Neben dem Angriff mit konventionellen Waffen und Truppen kommen gegenwärtig vermehrt auch digitale Formen der Kriegsführung zum Einsatz wie die Cyberattacken auf Kommunikationssatelliten.
Als Russland Anfang März den Angriff auf die Ukraine lancierte, erwarteten viele Experten, dass dieser von einem Cyberkrieg begleitet würde. Doch entsprechende Attacken blieben aus. So machte es zumindest zu Beginn den Anschein.
Der Begriff «Cyberkrieg» setzt sich aus den Worten «Cyberspace» und «Krieg» zusammen. Der Cyberspace symbolisiert den digitalen, virtuellen Raum aus Daten und deren Ströme. Darin können staatliche Hacker im Auftrag ihrer Regierung andere Länder und deren Informationsinfrastruktur angreifen. Ziele können Kommunikationssysteme sein, aber auch Einrichtungen wie Kraftwerke, Stromnetzwerke, Spitäler usw.
Russland verfügt – wie viele andere Länder auch – über eine Abteilung des Militär-Geheimdienstes, die Desinformation verbreitet, aber auch ganz gezielt Institutionen, Firmen und Infrastrukturen anderer Nationen attackiert. Sandworm, so die amerikanische Bezeichnung für die staatlichen Hacker Putins, war mutmasslich im Vorfeld des Angriffs auf die Ukraine tätig – aber nicht mit der Pinzette, sondern mit der Brechstange: Ein Cyberangriff von noch nie dagewesenem Ausmass störte die Satellitenkommunikation der ukrainischen Armee und der Polizei. Doch nicht nur das.
Beim Hackerangriff auf den Satelliten KA-Sat standen zu Beginn des Ukraine-Krieges in ganz Europa auch 5800 Windräder still. Sie wurden über den betroffenen Satelliten gesteuert. Zum Kollateralschaden gehörten überdies Feuerwehren in Deutschland sowie Kunden der Telekom-Firma Nordnet in Frankreich. Sie vertrauten auf die Kommunikation via KA-Sat. Meldungen über Störungen gab es auch aus Griechenland, Polen, Ungarn, Tschechien, der Slowakei, Italien und Marokko. Die «Neue Zürcher Zeitung» zitiert dazu den spanischen Sicherheitsforscher Ruben Santamarta, der den Fall intensiv verfolgt: «Der grösste Teil des Gebiets, das der Satellit KA-Sat abdeckt, ist betroffen.»
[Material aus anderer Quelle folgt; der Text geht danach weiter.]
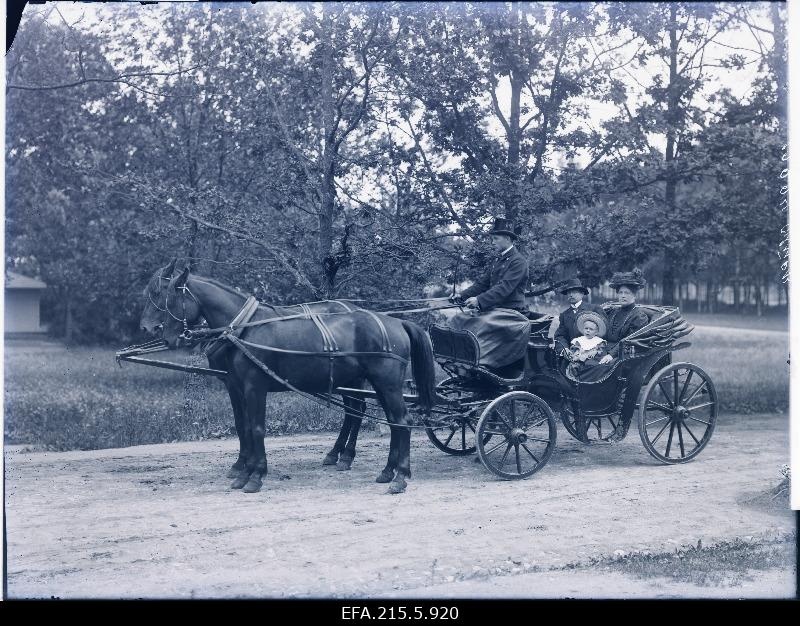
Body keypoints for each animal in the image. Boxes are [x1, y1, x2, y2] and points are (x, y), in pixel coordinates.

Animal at [140, 258, 434, 492]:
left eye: (162, 294)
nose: (148, 329)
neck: (243, 328)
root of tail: (397, 321)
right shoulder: (236, 385)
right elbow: (243, 426)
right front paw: (243, 470)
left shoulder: (254, 387)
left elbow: (256, 428)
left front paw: (255, 475)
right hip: (377, 383)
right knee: (388, 420)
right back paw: (385, 471)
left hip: (387, 383)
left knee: (401, 420)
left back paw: (399, 476)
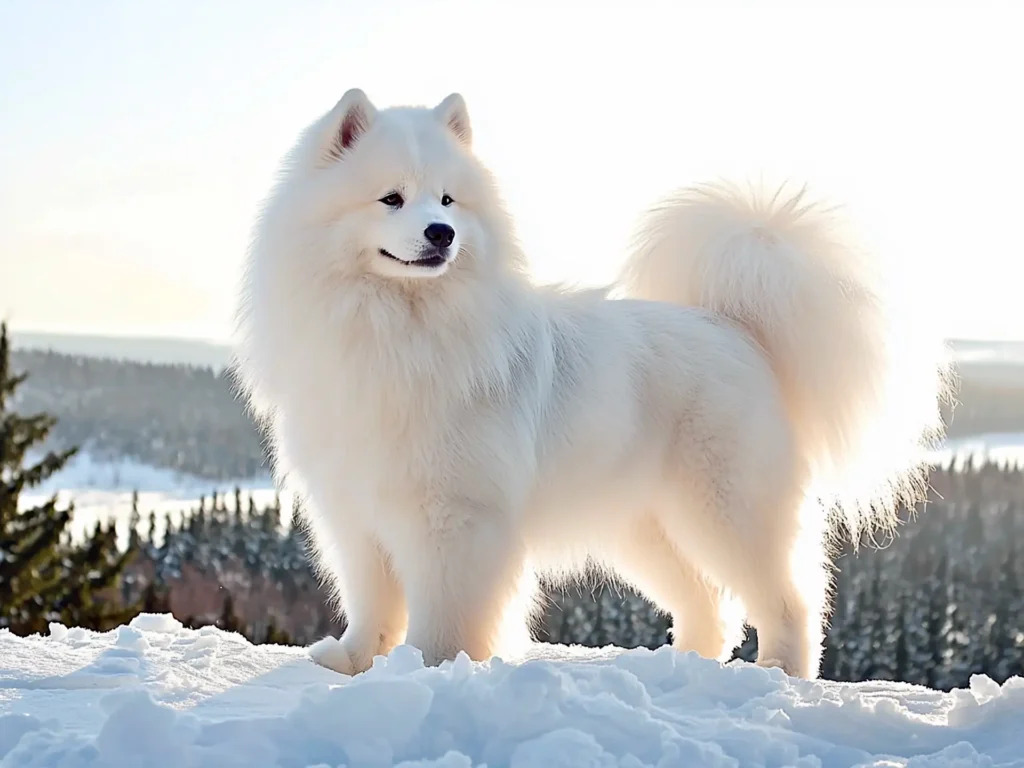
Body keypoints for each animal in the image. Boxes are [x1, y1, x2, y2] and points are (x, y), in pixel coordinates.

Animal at [235, 88, 946, 679]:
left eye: (447, 200)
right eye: (391, 198)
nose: (442, 233)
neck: (397, 326)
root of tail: (735, 329)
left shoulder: (455, 518)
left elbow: (445, 613)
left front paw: (433, 668)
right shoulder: (355, 512)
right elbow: (373, 601)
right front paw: (354, 661)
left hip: (727, 510)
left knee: (789, 601)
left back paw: (779, 674)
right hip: (644, 527)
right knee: (709, 604)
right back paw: (685, 666)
Die Sandworm-Hacker machten sich aber nicht nur an der Kommunikationsinfrastruktur zu schaffen. Wie schon 2015 und 2016 griffen sie erneut die Stromversorgung in der Ukraine an. Dafür hatten sie das Virus «Industroyer 2» programmiert, eine aufdatierte Version der Software, die vor sechs Jahren eingesetzt wurde. Die Schadsoftware ist in der Lage, direkt mit Steuerungen von Instrumenten in Kraftwerken zu interagieren und Befehle ins Verteilernetz zu schicken. Dabei werden auch Sicherheitssysteme ausgeschaltet.
Doch dieses Mal war das CERT (Computer Emergency Response Team), die Computer-Notfall-Truppe der Ukraine, vorbereitet. Zusammen mit der slowakischen Cybersicherheitsfirma Eset konnten sie einen Kollaps der Stromversorgung (blackout) verhindern. Laut CERT soll Sandworm bereits im -Februar oder früher in die Systeme eingedrungen sein. Die russischen Hacker schickten ihr neues Virus jedoch erst später los, aber dafür zusammen mit sogenannten Wiper-Programmen. Diese zerstören Daten auf den angegriffenen Computern. So wurde laut der amerikanischen Fachzeitschrift «Wired» auch auf Rechnern von ukrainischen Banken das Caddy-Wiper-Programm gefunden, das Daten auf Computern mit Windows-Systemen löscht.
Zum Repertoire der Cyberkriegsführung gehören nebst oben erwähnter Sabotage auch die Verbreitung von Propaganda und Fehlinformationen, wie sie beispielsweise im Vorfeld von wichtigen Wahlen geschieht.
Wie der Einsatz von Viren wie WannaCry oder Petya im Jahr 2017 zeigte, können auch massive wirtschaftliche Schäden angerichtet werden, ohne dass dabei die Urheber zur Rechenschaft gezogen werden können, weil der Ursprung des Angriffs jeweils kaum bestimmbar ist.